Short message: use this:
alegarra@genotoul2 ~/work $ cat test_omp.sh
#!/bin/bash
#$ -pe parallel_smp 10
export OMP_NUM_THREADS=10
your_program
alegarra@genotoul2 ~/work $ qsub test_omp.sh
where 10 is the number of threads that you want.
Long explanation:
I have a simple example that just creates a big matrix and inverts it. Let's try a 1000 x 1000 matrix, and the program runs smoothly without any particular command or request for parallel:
$cat test_omp.sh
#!/bin/bash
echo "1000 1000" | /save/alegarra/progs/parallel_inverse/a.out
alegarra@genotoul2 ~/work $ qsub test_omp.sh
nanim,nsnpp
1000 1000
Z=rnd()
GG=ZZ
Dgemm MKL #threads= 20 40 Elapsed omp_get_time: 0.1530
GG=GG/(tr/n)
GG=0.95GG+0.05I
GG^-1
Inverse LAPACK MKL dpotrf/i #threads= 40 40 Elapsed omp_get_time: 0.1071
Epilog : job finished at Thu Mar 9 15:45:53 CET 2017
However, this fails if I try a larger 10000 x 10000 matrix:
OMP: Error #34: System unable to allocate necessary resources for OMP thread:
OMP: System error #11: Resource temporarily unavailable
OMP: Hint: Try decreasing the value of OMP_NUM_THREADS.

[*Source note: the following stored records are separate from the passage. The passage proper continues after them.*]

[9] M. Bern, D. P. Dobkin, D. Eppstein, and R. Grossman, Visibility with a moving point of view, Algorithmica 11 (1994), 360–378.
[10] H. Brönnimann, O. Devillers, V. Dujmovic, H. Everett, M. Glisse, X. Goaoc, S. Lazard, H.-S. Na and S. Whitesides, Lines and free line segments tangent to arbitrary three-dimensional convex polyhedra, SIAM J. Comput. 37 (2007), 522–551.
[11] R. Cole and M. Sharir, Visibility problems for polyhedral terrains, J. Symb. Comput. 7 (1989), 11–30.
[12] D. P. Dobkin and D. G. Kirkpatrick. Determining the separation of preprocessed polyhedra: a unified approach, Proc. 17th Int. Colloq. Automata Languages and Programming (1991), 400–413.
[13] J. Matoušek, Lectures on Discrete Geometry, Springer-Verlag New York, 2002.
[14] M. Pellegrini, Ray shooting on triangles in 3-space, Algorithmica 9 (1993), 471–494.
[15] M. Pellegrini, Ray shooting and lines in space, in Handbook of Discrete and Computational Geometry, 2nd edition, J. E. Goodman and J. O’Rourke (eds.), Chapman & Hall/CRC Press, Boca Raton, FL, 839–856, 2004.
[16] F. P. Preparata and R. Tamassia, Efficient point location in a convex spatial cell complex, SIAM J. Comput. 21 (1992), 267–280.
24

OMP: Error #178: Function pthread_getattr_np failed:
OMP: System error #12: Cannot allocate memory
forrtl: error (76): Abort trap signal
The reason is that every thread allocates memory, so that this is too much.

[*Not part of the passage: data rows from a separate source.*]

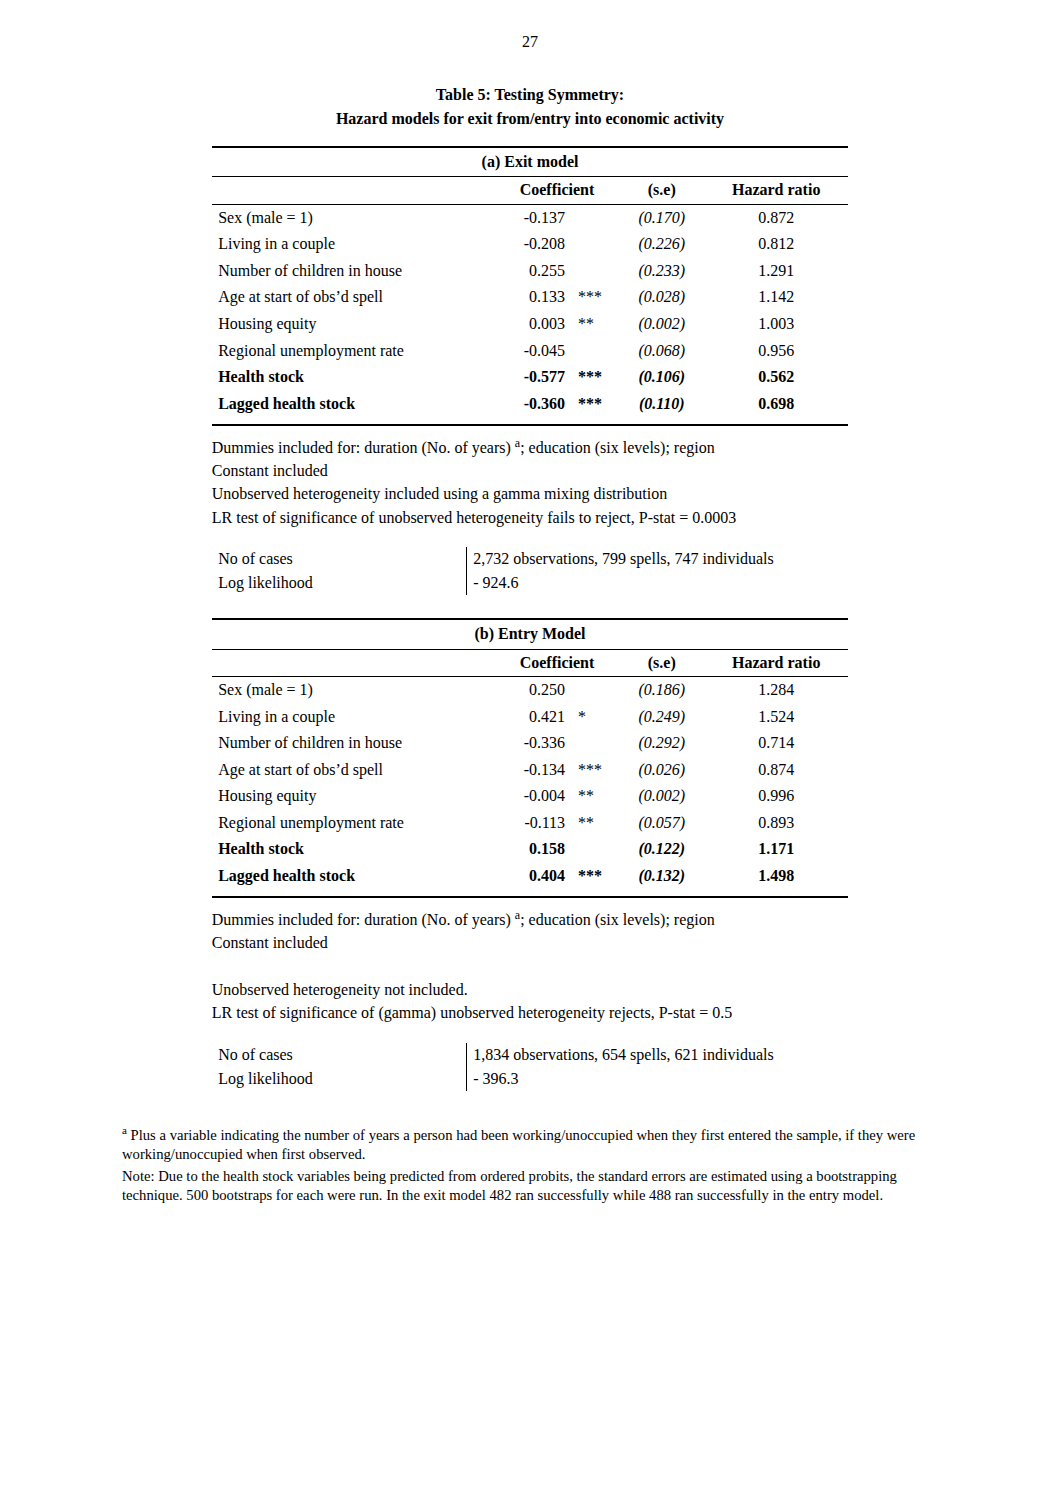27
Table 5: Testing Symmetry:
Hazard models for exit from/entry into economic activity
(a) Exit model
| | Coefficient | (s.e) | Hazard ratio |
| --- | --- | --- | --- |
| Sex (male = 1) | -0.137 | | (0.170) | 0.872 |
| Living in a couple | -0.208 | | (0.226) | 0.812 |
| Number of children in house | 0.255 | | (0.233) | 1.291 |
| Age at start of obs’d spell | 0.133 | *** | (0.028) | 1.142 |
| Housing equity | 0.003 | ** | (0.002) | 1.003 |
| Regional unemployment rate | -0.045 | | (0.068) | 0.956 |
| Health stock | -0.577 | *** | (0.106) | 0.562 |
| Lagged health stock | -0.360 | *** | (0.110) | 0.698 |
Dummies included for: duration (No. of years) a; education (six levels); region
Constant included
Unobserved heterogeneity included using a gamma mixing distribution
LR test of significance of unobserved heterogeneity fails to reject, P-stat = 0.0003
| No of cases | 2,732 observations, 799 spells, 747 individuals |
| Log likelihood | - 924.6 |
(b) Entry Model
| | Coefficient | (s.e) | Hazard ratio |
| --- | --- | --- | --- |
| Sex (male = 1) | 0.250 | | (0.186) | 1.284 |
| Living in a couple | 0.421 | * | (0.249) | 1.524 |
| Number of children in house | -0.336 | | (0.292) | 0.714 |
| Age at start of obs’d spell | -0.134 | *** | (0.026) | 0.874 |
| Housing equity | -0.004 | ** | (0.002) | 0.996 |
| Regional unemployment rate | -0.113 | ** | (0.057) | 0.893 |
| Health stock | 0.158 | | (0.122) | 1.171 |
| Lagged health stock | 0.404 | *** | (0.132) | 1.498 |
Dummies included for: duration (No. of years) a; education (six levels); region
Constant included
Unobserved heterogeneity not included.
LR test of significance of (gamma) unobserved heterogeneity rejects, P-stat = 0.5
| No of cases | 1,834 observations, 654 spells, 621 individuals |
| Log likelihood | - 396.3 |
a Plus a variable indicating the number of years a person had been working/unoccupied when they first entered the sample, if they were working/unoccupied when first observed.
Note: Due to the health stock variables being predicted from ordered probits, the standard errors are estimated using a bootstrapping technique. 500 bootstraps for each were run. In the exit model 482 ran successfully while 488 ran successfully in the entry model.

Then I try by requesting explicitly 4 threads and 1000 x 1000 matrix. This is doable by requesting the adequate environment:
-pe parallel_smp demands X cores on the same node (multi-thread, OpenMP) as explained in the docs.

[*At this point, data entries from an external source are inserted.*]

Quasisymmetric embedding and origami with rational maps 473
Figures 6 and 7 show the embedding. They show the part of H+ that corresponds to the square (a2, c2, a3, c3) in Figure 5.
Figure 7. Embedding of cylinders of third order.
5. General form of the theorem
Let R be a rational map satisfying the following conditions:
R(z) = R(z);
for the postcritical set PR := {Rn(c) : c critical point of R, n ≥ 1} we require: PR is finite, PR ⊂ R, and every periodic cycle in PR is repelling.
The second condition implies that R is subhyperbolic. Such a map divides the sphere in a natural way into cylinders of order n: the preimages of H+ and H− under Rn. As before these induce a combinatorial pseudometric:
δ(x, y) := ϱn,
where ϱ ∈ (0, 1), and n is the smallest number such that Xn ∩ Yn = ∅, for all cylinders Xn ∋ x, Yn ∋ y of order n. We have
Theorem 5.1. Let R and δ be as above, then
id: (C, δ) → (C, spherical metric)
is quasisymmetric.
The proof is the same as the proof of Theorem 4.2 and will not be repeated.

Do not forget putting the SAME number in -pe parallel_smp and in export OMP_NUM_THREADS
alegarra@genotoul2 ~/work $ cat test_omp.sh
#!/bin/bash
export OMP_NUM_THREADS=4
echo "1000 1000" | /save/alegarra/progs/parallel_inverse/a.out
alegarra@genotoul2 ~/work $ qsub -pe parallel_smp 4 test_omp.sh
and it does work:
alegarra@genotoul2 ~/work $ cat test_omp.sh.o8160541
nanim,nsnpp
1000 1000
Z=rnd()
GG=ZZ
Dgemm MKL #threads= 4 4 Elapsed omp_get_time: 0.0320
GG=GG/(tr/n)
GG=0.95GG+0.05I
GG^-1
Inverse LAPACK MKL dpotrf/i #threads= 4 4 Elapsed omp_get_time: 0.0230
Epilog : job finished at Thu Mar 9 16:01:30 CET 2017
now, try with 10000 x 10000:
alegarra@genotoul2 ~/work $ cat test_omp.sh.o8160558
nanim,nsnpp
10000 10000
Z=rnd()
GG=ZZ
Dgemm MKL #threads= 4 4 Elapsed omp_get_time: 45.8333
GG=GG/(tr/n)
GG=0.95GG+0.05I
GG^-1
Inverse LAPACK MKL dpotrf/i #threads= 4 4 Elapsed omp_get_time: 29.2803
Epilog : job finished at Thu Mar 9 16:05:11 CET 2017
and it also works. I can also put the -pe within the script:
alegarra@genotoul2 ~/work $ cat test_omp.sh
#!/bin/bash
#$ -pe parallel_smp 4
export OMP_NUM_THREADS=4
echo "10000 10000" | /save/alegarra/progs/parallel_inverse/a.out
alegarra@genotoul2 ~/work $ qsub test_omp.sh
Now, I try with 10 threads and it also works. Then I will try using yams:
A couple of tricks more. To know the parallel environments in the cluster and some characteristics:
A couple of tricks more. To know the parallel environments in the cluster and some characteristics:
alegarra@genotoul2 ~/work/mtr_2015/mf/methodR $ qconf -spl
parallel_10
parallel_20
parallel_40
parallel_48
parallel_fill
parallel_fill_amd
parallel_rr
parallel_rr_amd
parallel_smp
parallel_testq
alegarra@genotoul2 ~/work/mtr_2015/mf/methodR $ qconf -sp parallel_smp
pe_name parallel_smp
slots 9999
user_lists NONE
xuser_lists NONE
start_proc_args NONE
stop_proc_args NONE
allocation_rule $pe_slots
control_slaves TRUE
job_is_first_task FALSE
urgency_slots min
accounting_summary TRUE